Identità di genere. Tre parole che potrebbero affossare la legge Zan contro l’omotransfobia e che incendiano Italia Viva e Partito Democratico. «Illuminano la vita di chiunque», spiega Guido Giovanardi psicoterapeuta, dottore di ricerca presso il dipartimento di Psicologia dinamica e clinica, all’università La Sapienza di Roma. Inserita nel ddl Zan, l’identità di genere «è riconosciuta dalla comunità scientifica da più di cinquant’anni. Indica la percezione di sé stessi come appartenenti al genere maschile, femminile o “altro” (oggi definito genere non-binario). Nella maggior parte degli individui è allineata al sesso assegnato alla nascita. Può succedere che, per un insieme complesso di fattori (biologici, psicologici e sociali), il genere percepito non corrisponda al sesso biologico. Nulla di strano: considerata una patologia un tempo, oggi è riconosciuta come variante identitaria».
A chiederne lo stralcio nel Pd è la senatrice Valeria Valente: «Può portare nel tempo a negare qualsiasi rilevanza del sesso biologico», dice in dissenso con la linea del segretario Enrico Letta.
«Ma per la Corte Costituzionale, l’identità di genere è oggetto di un diritto fondamentale», spiega Angelo Schillaci, professore associato di Diritto pubblico comparato alla Sapienza: «Consiste nell’aspirazione alla corrispondenza tra il sesso attribuito alla nascita e quello “soggettivamente percepito e vissuto” dalla persona.
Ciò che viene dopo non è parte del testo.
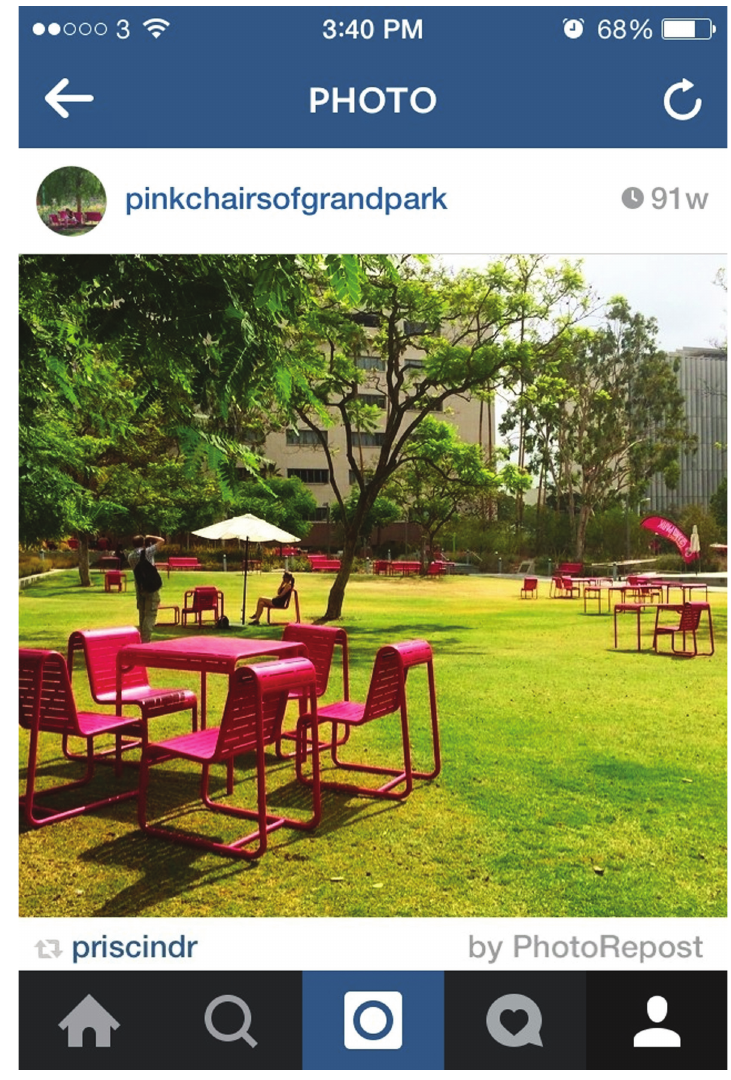
Figure 1: Screen shot of Instagram photograph, reposted by the author via @pinkchairsofgrandpark, originally by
Contenuta nel ddl Zan, serve unicamente a identificare il movente di reati d’odio e a proteggere le persone trans da discriminazione e violenza».
L’asse contro l’identità di genere è da larghe intese: oltre Valente, i dem Valeria Fedeli e Andrea Marcucci. I senatori di Italia Viva, guidati da Davide Faraone, in collisione con i renziani della Camera Ivan Scalfarotto e Lisa Noja. Su tre parole rischia di spaccarsi il partito già scheggia di un altro, dunque vicino a esser polvere. Lo stralcio, per Luciana Goisis, professoressa di Diritto penale dell’università di Sassari, «escluderebbe dalla disciplina penale le vittime di transfobia. Posto che l’articolo 3 della Costituzione sancisce il principio di uguaglianza e il divieto di discriminazione in relazione alle “condizioni personali e sociali”, nelle quali si fa tradizionalmente rientrare l’orientamento sessuale e l’identità di genere, laddove - nei delitti contro l’uguaglianza - non si contemplassero queste caratteristiche protette, si potrebbero rintracciare profili costituzionalmente sospetti».